I accepted the paper with horror, head down, tears blurring the the words and numbers on the page, seared with humiliation.
(Remember, I was just six years old).
I ran into Nana’s house after school and while she was making my snack of Campbell’s chicken noodle soup and small cutouts of American cheese on white Wonder bread, I plopped down in her living room and pulled out the test, scrutinizing each problem and answer until I could finally divine how to make a couple of the wrongs right.
I had to hurry: Mom would be home from work soon.
I pulled out my giant red pencil with the rubber thumb-and-pointer positioning device. I used the big pink trapezoidal erasure first and carefully did away with the first of two wrong answers. Then I wrote in the correct answers.
When Mom came in and sat chatting with Nana in the kitchen before taking me home, I ran in triumphantly, waving the test around, hoping that maybe she wouldn’t look too closely at it.
She took it from my hand.
“Look!” I cried, pointing to my handiwork. “Mrs. Carlino made mistakes when she was grading my test!”
Mom just smiled and said, “I see that.”
I cringe now reflecting about how obvious in both cases my cover-ups must’ve been.
What made me so worried about “failing”? Was perfectionism or that fear inherent in me from birth? Or was it some weird alchemy wrought by childhood trauma with our father? Or something else entirely?
I could psychoanalyze these things to death and still not get clarity on these questions.
Similarly, it has taken me more than 20 years to ever admit the story about the track meet to anyone else.
But as I started developing my point of view on female empowerment, in particular, my Nine Pillars of Female Empowerment, so many of these past experiences, however painful or embarrassing to recall, became helpful mini-laboratories for my own evolution.
For example, my first Pillar of Female Empowerment is Insight and Awareness (into myself and others).

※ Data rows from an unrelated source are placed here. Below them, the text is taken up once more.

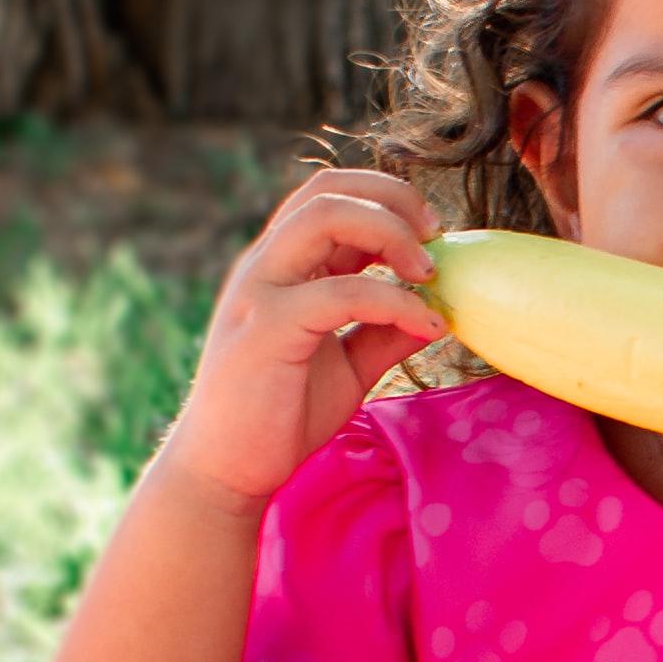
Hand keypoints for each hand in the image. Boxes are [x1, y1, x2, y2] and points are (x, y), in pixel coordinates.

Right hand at [145, 165, 447, 511]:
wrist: (223, 471)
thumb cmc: (280, 417)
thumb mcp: (347, 367)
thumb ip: (384, 332)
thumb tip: (438, 311)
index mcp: (282, 267)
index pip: (329, 195)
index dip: (386, 199)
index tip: (432, 234)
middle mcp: (265, 266)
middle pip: (327, 190)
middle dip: (394, 200)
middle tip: (438, 238)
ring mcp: (260, 292)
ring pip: (325, 217)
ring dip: (391, 233)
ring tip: (429, 273)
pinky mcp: (267, 329)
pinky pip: (340, 292)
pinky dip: (394, 300)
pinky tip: (427, 326)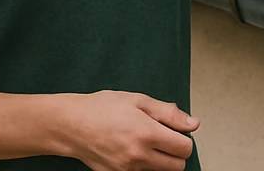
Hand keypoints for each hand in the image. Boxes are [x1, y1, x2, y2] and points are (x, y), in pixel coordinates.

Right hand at [58, 90, 198, 170]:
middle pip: (177, 167)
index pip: (185, 149)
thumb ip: (168, 113)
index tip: (175, 131)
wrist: (71, 124)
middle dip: (175, 153)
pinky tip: (131, 150)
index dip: (184, 139)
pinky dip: (142, 166)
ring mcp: (127, 170)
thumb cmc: (101, 108)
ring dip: (159, 160)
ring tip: (144, 142)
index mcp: (147, 133)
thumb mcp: (138, 100)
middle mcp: (139, 156)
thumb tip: (192, 124)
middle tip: (163, 138)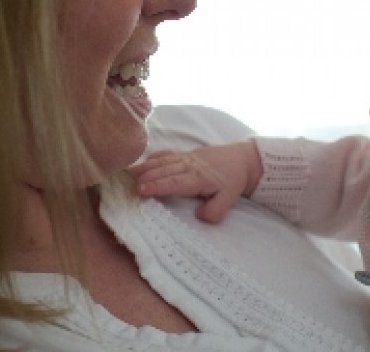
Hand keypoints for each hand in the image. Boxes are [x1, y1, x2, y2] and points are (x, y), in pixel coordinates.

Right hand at [132, 142, 261, 222]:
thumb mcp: (229, 199)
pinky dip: (153, 157)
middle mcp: (189, 166)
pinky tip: (143, 162)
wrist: (241, 159)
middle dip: (144, 178)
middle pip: (162, 171)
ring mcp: (186, 158)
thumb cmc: (232, 180)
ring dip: (144, 167)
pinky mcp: (185, 154)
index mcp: (198, 178)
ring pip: (162, 161)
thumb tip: (198, 216)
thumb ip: (215, 211)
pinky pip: (166, 154)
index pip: (174, 182)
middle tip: (127, 186)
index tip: (141, 190)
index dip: (157, 186)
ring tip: (127, 174)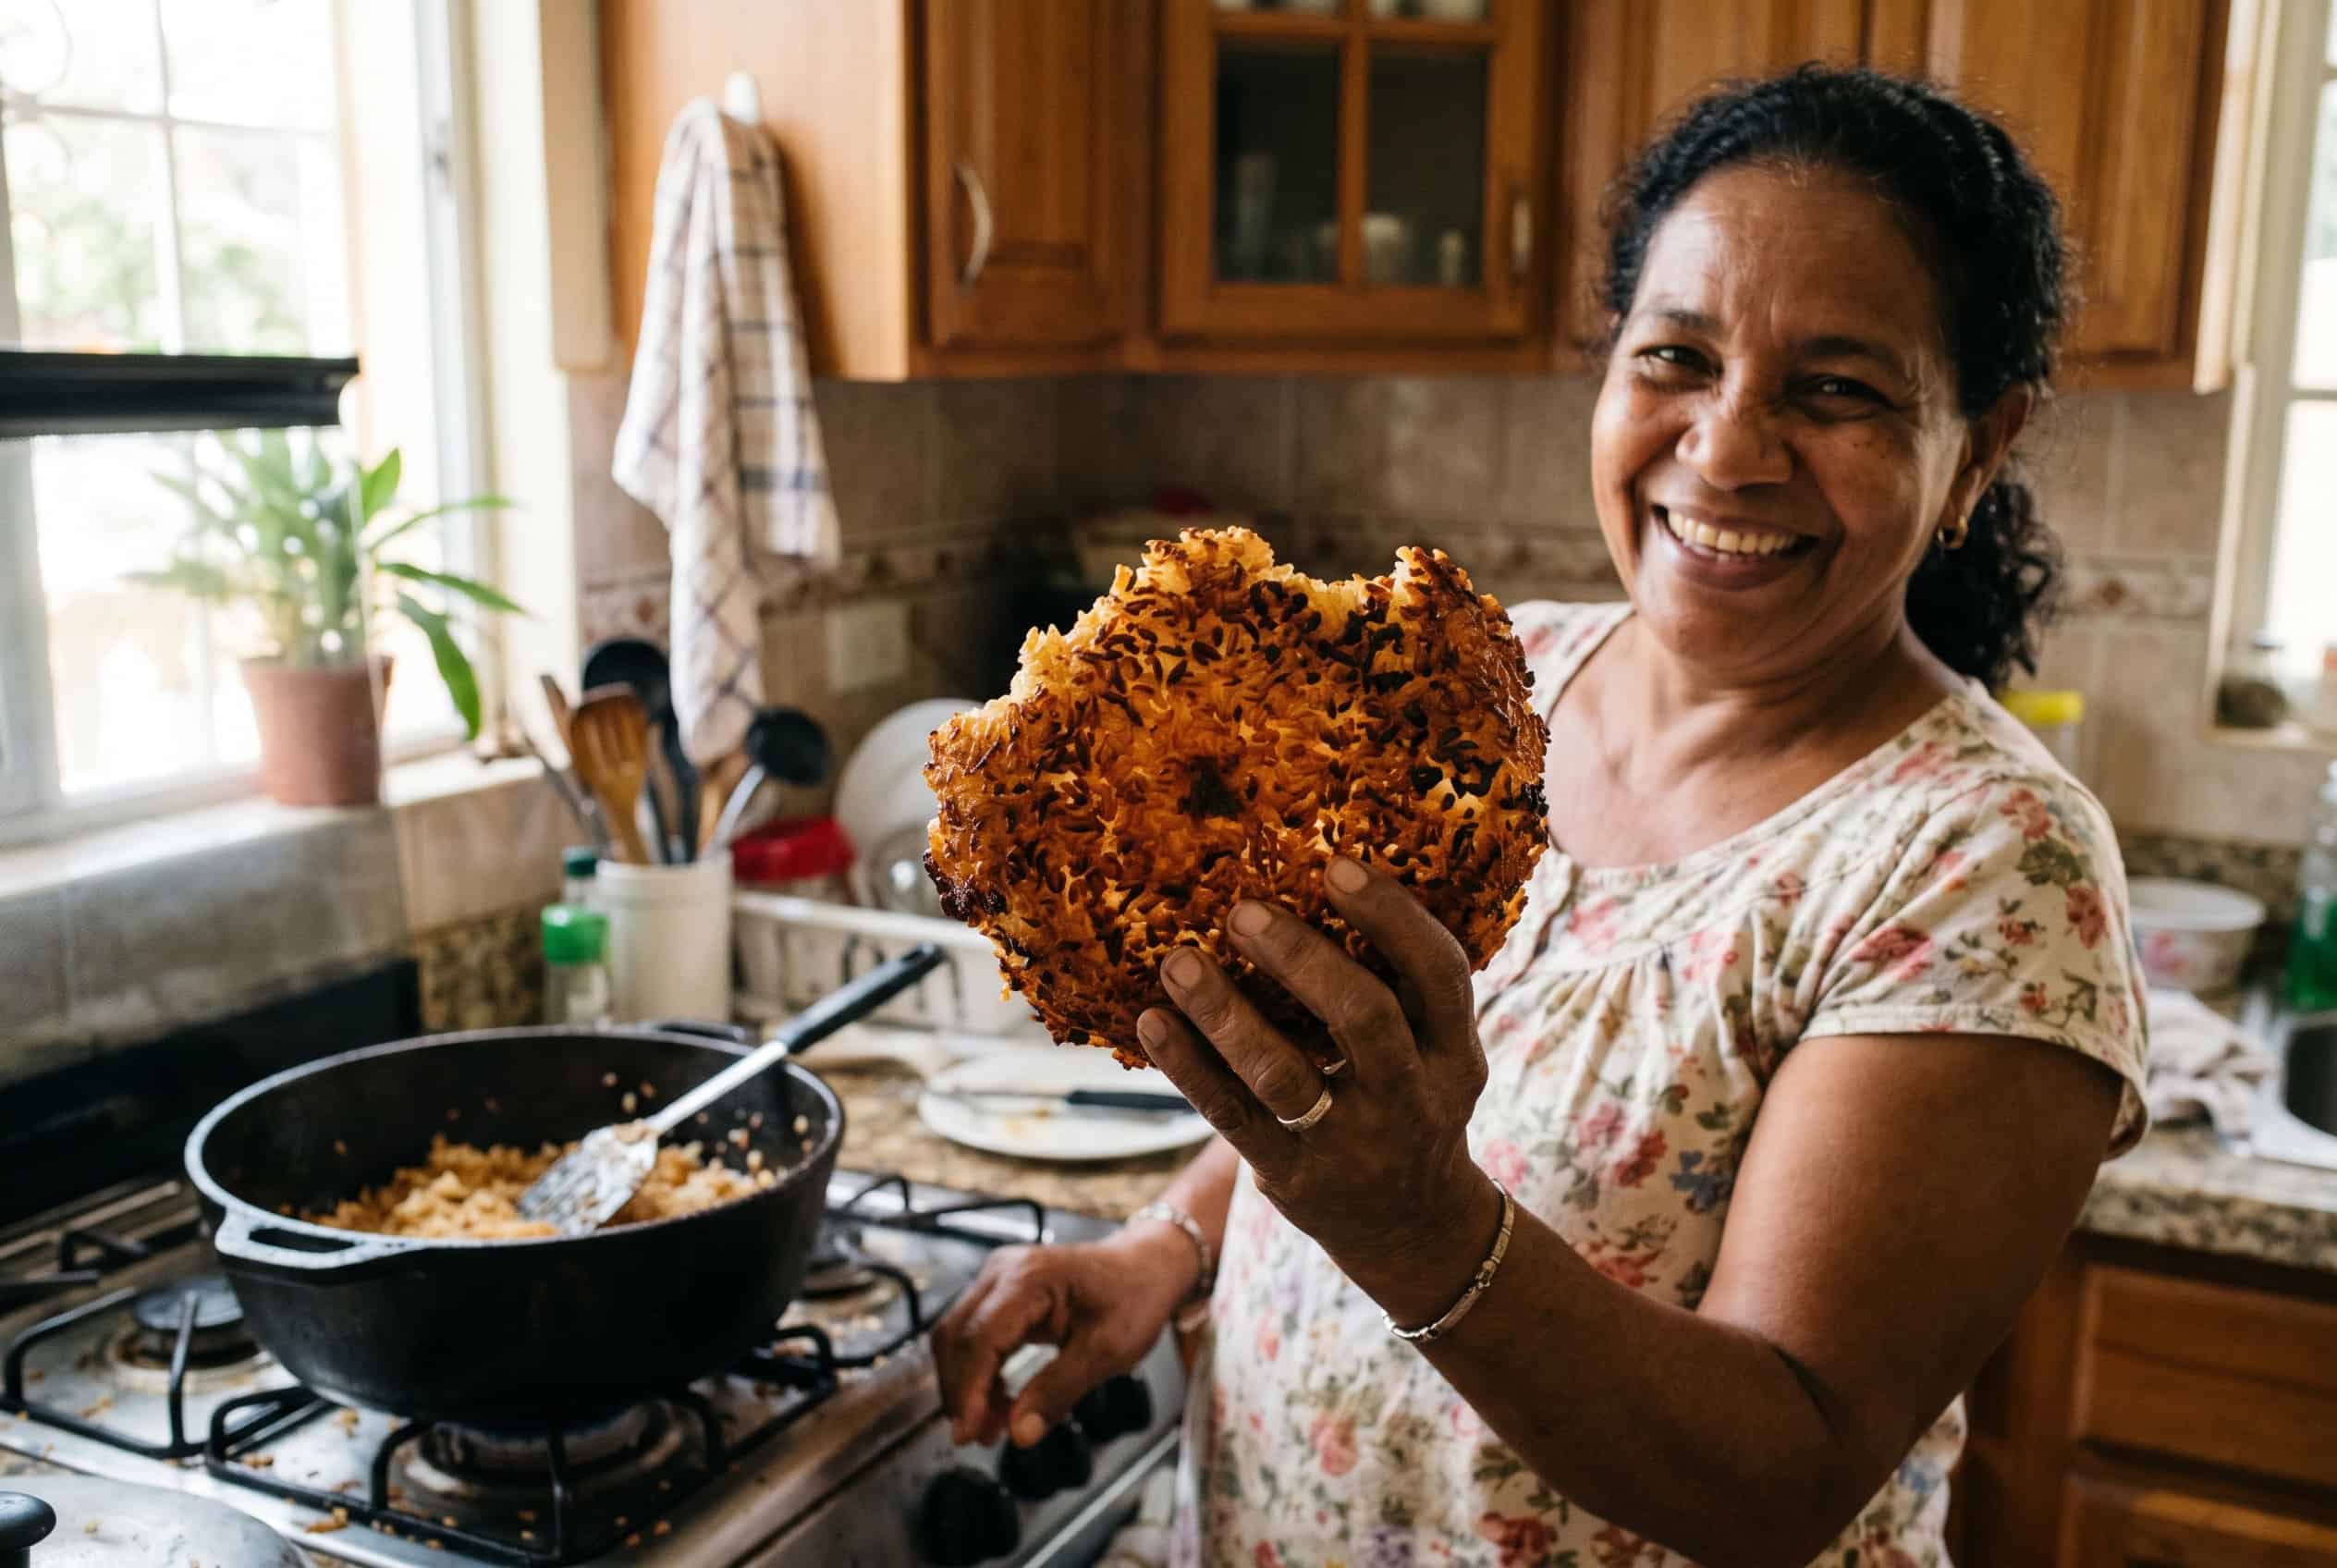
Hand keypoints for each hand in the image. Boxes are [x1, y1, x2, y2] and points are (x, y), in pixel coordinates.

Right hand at [931, 1228, 1193, 1447]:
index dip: (969, 1391)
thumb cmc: (1134, 1298)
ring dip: (967, 1385)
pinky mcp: (1001, 1290)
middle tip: (975, 1438)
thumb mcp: (1106, 1351)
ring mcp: (999, 1277)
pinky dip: (980, 1372)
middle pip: (958, 1337)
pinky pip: (975, 1333)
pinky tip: (997, 1403)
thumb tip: (1019, 1433)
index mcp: (1029, 1278)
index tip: (968, 1434)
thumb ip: (1059, 1391)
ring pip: (959, 1337)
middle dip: (961, 1392)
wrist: (1148, 1266)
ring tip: (989, 1428)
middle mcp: (1004, 1270)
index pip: (980, 1339)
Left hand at [1138, 856, 1501, 1324]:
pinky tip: (1153, 1022)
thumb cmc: (1408, 1101)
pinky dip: (1189, 1066)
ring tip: (1179, 961)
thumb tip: (1310, 878)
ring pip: (1284, 1074)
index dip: (1391, 916)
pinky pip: (1232, 1115)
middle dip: (1301, 959)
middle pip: (1364, 1018)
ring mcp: (1351, 1145)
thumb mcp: (1436, 1054)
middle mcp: (1412, 1099)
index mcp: (1456, 1054)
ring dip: (1225, 1013)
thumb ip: (1399, 990)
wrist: (1413, 1230)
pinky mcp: (1292, 1177)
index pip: (1439, 975)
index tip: (1335, 865)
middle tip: (1242, 911)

This Pillar hinges on the idea of the growth mindset: i.e., being willing to step out of your comfort zone, try things even if you might “fail” at them, and reap the rewards of personal growth.

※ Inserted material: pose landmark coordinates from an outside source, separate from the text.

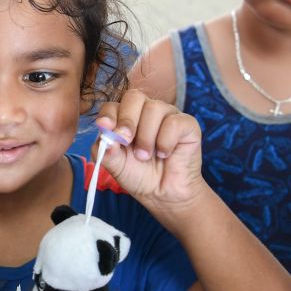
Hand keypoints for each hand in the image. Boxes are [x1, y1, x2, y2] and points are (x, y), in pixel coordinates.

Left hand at [95, 89, 205, 211]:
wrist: (163, 194)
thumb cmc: (138, 175)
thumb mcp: (115, 165)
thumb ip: (105, 148)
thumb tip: (104, 132)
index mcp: (125, 117)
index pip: (113, 105)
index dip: (108, 115)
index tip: (106, 128)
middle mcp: (146, 111)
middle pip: (134, 97)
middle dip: (127, 120)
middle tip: (126, 141)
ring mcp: (167, 115)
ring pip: (154, 108)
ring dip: (146, 136)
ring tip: (145, 156)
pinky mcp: (187, 124)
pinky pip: (174, 122)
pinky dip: (165, 141)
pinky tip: (165, 154)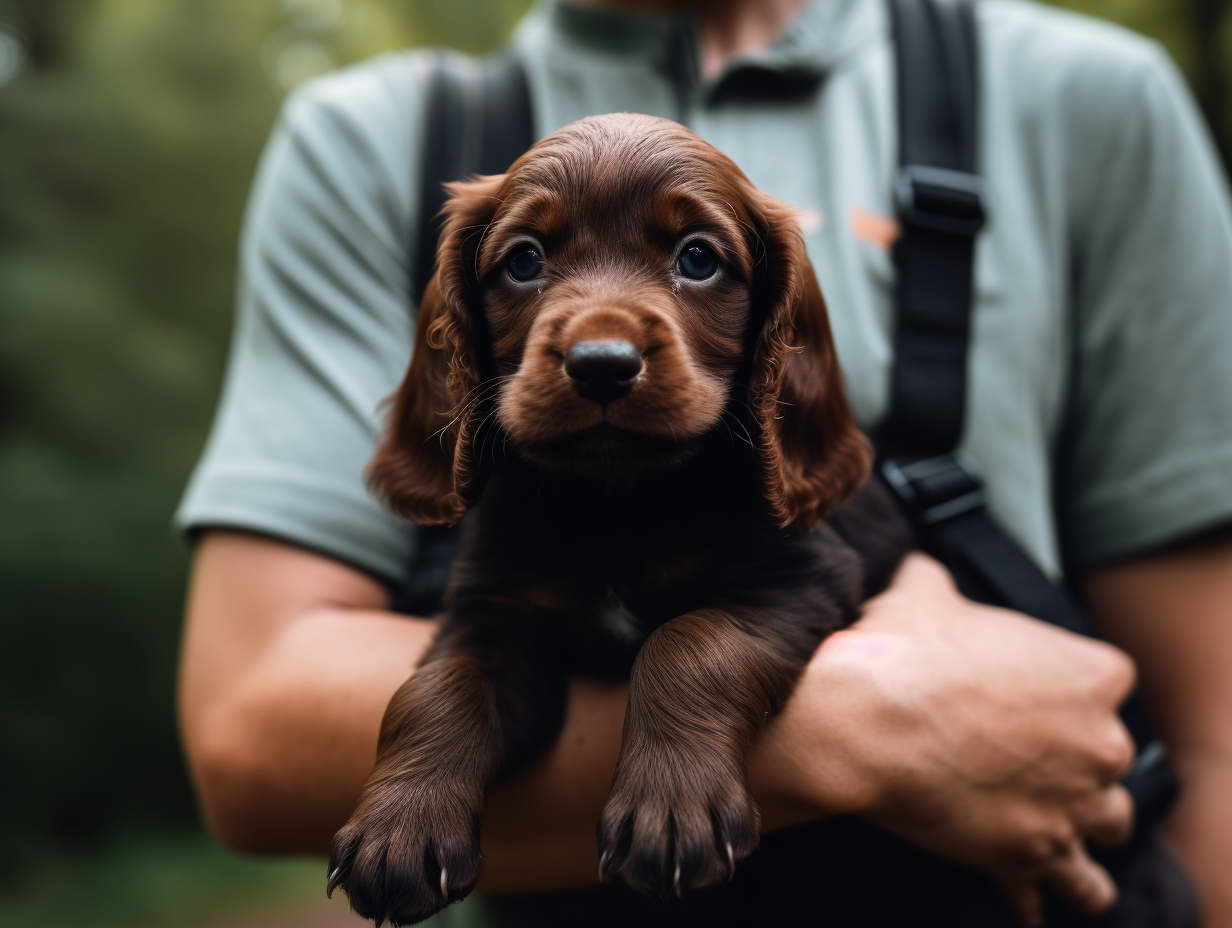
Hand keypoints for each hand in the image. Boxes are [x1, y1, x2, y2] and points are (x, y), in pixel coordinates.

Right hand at [755, 553, 1136, 926]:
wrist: (867, 724)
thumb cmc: (900, 655)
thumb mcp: (920, 594)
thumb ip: (935, 580)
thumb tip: (917, 569)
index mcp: (1090, 674)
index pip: (1108, 681)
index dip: (1066, 689)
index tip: (1031, 696)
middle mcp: (1101, 742)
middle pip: (1111, 757)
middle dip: (1075, 760)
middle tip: (1026, 758)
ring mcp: (1073, 804)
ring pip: (1107, 825)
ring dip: (1080, 824)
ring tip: (1051, 825)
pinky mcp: (1036, 853)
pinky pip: (1068, 885)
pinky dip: (1051, 887)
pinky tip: (1029, 889)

I look back and understand clearly that at the time of the track meet, I had what was the exact opposite of a growth mindset.
I was so terrified of “failing”--i.e., possibly losing the race outright, fair and square, possibly looking like a failure to the outside world (but actually ultimately learning about myself and growing as a person from the experience)--that I couldn’t handle testing my mettle.
Since it wasn’t guaranteed that I would succeed, I orchestrated an easy way out.
Have I mentioned how embarrassing this is to recall?
But the best news, especially about Pillar #1, is that once I started to gain insight and awareness into my fears and insecurities, it became harder to embrace my tendencies toward giving them, or the behaviors and actions they brought on, so much airtime.
My friend Julie has a great analogy for this: you can walk into a dark room and turn on the light. If you don’t like what you see in the room, you can turn the light right off...but you still know what you say is there.
At minimum, being aware of myself and how I operate in my darkest moments was a powerful first step in moving in another, better, direction. Now, the easy way out just doesn’t feel so comforting anymore.
Arguably more importantly, in looking back at those and the countless other cringe-worthy moments in my life, I have slowly learned to forgive myself for them.
Self-forgiveness, in turn, is a key component of Resilience (Female Empowerment Pillar #5), which means embracing the conscious choice to move ahead and make progress even when I am scared shitless or things aren’t going my way.
Today I walk into all sorts of challenges and hard things readily because I know they’re going to make me smarter, stronger, or a better person in some way. I readily forgive myself (in advance!) for all of the inevitable fumbles I will face in doing so.
I’ve stopped choosing to make myself fall, because I know my legs are strong and steady.
Now I know that winning second place, or even just jumping into the race, even if I end up losing, still comes from putting one foot in front of the other.